(Beginning of Dataset entries)
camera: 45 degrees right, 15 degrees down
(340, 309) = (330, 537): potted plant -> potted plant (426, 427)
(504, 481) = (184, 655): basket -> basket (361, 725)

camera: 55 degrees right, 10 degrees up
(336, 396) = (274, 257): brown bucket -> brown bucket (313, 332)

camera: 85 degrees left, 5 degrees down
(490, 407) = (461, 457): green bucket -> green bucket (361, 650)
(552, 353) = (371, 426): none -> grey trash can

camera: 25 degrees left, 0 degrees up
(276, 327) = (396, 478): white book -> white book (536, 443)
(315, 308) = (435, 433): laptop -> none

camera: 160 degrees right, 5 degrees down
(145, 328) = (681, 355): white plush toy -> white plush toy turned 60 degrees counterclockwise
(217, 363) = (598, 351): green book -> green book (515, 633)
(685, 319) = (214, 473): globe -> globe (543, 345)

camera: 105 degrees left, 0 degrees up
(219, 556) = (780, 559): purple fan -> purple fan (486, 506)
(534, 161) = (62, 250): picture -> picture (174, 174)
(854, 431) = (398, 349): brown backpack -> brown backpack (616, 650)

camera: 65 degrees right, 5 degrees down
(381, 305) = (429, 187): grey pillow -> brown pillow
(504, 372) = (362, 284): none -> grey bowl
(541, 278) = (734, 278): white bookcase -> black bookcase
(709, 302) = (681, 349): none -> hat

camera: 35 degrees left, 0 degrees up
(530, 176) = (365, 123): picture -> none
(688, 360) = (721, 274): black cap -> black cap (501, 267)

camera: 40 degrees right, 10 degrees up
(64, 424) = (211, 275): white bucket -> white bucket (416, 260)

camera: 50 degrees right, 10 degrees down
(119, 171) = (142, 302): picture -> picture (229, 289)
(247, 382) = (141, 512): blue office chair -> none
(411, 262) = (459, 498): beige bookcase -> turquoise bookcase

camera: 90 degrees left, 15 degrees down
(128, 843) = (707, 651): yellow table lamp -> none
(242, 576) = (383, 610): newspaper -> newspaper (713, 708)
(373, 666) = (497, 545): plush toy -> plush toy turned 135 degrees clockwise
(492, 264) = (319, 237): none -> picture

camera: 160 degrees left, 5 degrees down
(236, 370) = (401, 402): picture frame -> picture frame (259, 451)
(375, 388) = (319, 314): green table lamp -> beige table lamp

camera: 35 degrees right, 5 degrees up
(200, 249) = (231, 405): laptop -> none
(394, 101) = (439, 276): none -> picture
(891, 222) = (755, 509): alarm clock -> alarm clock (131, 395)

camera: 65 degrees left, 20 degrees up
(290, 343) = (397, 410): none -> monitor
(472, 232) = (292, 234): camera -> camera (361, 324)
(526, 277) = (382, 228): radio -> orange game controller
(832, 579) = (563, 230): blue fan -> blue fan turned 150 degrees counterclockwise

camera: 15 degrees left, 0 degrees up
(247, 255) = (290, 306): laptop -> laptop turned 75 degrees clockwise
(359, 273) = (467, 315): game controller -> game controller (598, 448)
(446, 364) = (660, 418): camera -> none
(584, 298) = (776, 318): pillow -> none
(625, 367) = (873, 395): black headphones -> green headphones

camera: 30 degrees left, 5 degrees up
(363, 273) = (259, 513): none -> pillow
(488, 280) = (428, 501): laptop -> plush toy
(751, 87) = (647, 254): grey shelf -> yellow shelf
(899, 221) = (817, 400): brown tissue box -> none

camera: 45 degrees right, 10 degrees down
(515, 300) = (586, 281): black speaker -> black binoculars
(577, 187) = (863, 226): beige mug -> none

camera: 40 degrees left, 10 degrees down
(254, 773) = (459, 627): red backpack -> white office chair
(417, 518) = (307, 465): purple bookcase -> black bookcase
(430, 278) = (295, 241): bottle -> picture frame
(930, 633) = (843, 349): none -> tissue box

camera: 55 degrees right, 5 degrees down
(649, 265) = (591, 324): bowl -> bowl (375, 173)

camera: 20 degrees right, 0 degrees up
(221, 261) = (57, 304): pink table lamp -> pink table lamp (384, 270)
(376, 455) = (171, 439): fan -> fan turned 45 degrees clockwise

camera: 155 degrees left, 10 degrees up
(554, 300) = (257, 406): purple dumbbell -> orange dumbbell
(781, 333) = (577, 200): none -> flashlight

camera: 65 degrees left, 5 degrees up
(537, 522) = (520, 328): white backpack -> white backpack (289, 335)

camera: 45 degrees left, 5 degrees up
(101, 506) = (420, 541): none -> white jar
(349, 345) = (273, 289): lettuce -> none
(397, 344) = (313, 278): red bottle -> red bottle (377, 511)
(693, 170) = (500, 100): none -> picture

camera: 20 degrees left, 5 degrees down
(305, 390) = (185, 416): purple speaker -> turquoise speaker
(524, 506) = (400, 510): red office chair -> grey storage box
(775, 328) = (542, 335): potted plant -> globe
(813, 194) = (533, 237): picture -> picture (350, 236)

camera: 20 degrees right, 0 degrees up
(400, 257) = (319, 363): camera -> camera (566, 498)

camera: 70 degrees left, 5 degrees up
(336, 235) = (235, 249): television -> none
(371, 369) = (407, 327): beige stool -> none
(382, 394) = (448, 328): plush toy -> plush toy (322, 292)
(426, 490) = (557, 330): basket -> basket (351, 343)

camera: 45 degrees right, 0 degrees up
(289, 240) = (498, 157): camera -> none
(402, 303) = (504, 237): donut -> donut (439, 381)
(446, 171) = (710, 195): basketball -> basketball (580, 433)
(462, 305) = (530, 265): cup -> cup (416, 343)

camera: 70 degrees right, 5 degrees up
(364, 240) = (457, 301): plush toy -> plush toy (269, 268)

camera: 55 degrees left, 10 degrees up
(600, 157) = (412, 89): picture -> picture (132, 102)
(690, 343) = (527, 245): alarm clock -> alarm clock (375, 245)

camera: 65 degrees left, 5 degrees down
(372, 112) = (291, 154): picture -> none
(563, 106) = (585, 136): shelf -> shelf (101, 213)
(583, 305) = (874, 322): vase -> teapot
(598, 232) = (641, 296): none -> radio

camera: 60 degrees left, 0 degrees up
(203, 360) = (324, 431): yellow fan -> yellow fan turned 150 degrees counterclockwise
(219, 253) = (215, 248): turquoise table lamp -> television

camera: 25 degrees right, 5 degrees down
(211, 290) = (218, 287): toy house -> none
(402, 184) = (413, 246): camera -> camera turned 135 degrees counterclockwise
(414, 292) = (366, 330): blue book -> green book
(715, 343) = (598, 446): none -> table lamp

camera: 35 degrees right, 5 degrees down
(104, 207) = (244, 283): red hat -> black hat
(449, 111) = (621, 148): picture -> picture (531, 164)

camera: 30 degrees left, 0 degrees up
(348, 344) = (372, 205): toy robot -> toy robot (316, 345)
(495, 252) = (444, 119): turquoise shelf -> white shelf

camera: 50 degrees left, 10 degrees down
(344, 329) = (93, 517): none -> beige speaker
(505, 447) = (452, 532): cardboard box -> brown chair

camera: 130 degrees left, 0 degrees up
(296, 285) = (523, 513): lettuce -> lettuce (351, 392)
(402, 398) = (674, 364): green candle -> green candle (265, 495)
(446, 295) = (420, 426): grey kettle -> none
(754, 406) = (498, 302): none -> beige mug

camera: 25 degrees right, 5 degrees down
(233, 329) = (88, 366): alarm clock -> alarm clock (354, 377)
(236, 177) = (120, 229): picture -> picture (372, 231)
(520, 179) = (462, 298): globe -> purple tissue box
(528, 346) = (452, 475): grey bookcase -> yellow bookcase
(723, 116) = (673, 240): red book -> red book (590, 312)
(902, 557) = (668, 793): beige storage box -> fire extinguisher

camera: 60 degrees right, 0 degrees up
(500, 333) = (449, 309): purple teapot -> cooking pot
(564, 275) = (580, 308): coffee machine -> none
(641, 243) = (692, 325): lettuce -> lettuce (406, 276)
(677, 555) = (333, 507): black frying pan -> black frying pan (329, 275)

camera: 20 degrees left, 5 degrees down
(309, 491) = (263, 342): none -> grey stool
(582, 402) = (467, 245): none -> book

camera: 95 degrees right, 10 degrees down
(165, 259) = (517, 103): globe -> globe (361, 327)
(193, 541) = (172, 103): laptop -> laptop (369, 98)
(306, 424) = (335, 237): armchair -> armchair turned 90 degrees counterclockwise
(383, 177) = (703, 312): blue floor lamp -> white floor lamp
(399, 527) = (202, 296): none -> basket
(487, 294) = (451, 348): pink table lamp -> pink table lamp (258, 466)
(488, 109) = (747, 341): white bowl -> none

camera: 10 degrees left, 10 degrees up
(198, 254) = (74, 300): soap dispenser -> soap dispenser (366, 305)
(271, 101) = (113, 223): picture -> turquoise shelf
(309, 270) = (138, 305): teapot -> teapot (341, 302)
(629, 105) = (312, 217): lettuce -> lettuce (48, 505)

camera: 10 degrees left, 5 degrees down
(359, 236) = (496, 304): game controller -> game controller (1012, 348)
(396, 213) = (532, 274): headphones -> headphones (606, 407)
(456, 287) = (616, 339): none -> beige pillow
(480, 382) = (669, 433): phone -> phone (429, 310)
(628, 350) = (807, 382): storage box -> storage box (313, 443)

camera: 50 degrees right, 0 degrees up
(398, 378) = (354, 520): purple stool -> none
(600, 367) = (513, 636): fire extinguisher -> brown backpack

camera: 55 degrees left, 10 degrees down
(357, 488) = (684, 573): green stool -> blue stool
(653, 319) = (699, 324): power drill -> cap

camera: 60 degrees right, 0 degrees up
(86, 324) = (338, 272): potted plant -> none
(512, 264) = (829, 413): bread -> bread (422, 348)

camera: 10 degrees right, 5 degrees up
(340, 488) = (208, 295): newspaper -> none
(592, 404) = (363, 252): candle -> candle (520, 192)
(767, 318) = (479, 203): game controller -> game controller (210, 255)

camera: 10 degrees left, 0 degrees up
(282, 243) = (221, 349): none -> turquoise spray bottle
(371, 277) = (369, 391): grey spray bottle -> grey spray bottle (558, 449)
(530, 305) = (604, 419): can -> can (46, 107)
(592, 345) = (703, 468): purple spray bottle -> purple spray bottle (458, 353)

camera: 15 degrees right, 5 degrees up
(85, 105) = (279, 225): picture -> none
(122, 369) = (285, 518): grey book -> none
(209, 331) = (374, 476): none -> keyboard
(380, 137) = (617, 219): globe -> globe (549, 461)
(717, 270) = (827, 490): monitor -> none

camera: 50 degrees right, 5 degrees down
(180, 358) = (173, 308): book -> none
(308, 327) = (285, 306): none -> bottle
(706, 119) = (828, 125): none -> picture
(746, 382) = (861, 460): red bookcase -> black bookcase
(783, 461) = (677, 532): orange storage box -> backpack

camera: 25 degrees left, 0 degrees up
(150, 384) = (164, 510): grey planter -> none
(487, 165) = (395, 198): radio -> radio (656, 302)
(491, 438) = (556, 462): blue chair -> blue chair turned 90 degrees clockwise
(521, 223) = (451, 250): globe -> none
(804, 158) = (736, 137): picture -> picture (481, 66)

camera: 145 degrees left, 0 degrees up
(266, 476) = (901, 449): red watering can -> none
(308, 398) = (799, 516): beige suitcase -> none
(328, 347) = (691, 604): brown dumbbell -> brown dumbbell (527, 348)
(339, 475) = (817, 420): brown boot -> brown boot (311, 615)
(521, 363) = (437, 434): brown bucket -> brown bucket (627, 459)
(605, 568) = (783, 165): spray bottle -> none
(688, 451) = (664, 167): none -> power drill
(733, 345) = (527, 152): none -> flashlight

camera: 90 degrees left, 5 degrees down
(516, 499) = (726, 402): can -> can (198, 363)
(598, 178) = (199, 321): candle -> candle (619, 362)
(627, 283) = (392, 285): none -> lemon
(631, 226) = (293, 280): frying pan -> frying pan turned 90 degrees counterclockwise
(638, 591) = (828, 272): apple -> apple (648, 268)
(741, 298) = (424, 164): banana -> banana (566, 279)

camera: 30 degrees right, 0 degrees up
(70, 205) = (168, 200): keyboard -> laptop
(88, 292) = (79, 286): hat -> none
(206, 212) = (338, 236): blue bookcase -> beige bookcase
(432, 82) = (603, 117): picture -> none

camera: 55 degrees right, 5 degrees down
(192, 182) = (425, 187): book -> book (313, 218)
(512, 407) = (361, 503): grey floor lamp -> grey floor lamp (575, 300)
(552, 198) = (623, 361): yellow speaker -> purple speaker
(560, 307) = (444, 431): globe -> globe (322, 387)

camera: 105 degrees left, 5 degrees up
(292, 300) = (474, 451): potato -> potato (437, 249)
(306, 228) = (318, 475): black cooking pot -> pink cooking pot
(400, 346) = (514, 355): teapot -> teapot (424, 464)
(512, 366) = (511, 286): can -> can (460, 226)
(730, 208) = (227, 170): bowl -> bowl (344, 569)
(End of Dataset entries)
Assigned task:
In the listing above, find the line with "(397, 344) = (313, 278): red" and the line with "camera: 70 degrees right, 5 degrees up". Output those two lines and every line between them, exactly as written.

Expected output:
(397, 344) = (313, 278): red bottle -> red bottle (377, 511)
(693, 170) = (500, 100): none -> picture

camera: 20 degrees left, 5 degrees down
(305, 390) = (185, 416): purple speaker -> turquoise speaker
(524, 506) = (400, 510): red office chair -> grey storage box
(775, 328) = (542, 335): potted plant -> globe
(813, 194) = (533, 237): picture -> picture (350, 236)

camera: 20 degrees right, 0 degrees up
(400, 257) = (319, 363): camera -> camera (566, 498)

camera: 70 degrees left, 5 degrees up
(336, 235) = (235, 249): television -> none
(371, 369) = (407, 327): beige stool -> none
(382, 394) = (448, 328): plush toy -> plush toy (322, 292)
(426, 490) = (557, 330): basket -> basket (351, 343)

camera: 45 degrees right, 0 degrees up
(289, 240) = (498, 157): camera -> none
(402, 303) = (504, 237): donut -> donut (439, 381)
(446, 171) = (710, 195): basketball -> basketball (580, 433)
(462, 305) = (530, 265): cup -> cup (416, 343)

camera: 70 degrees right, 5 degrees up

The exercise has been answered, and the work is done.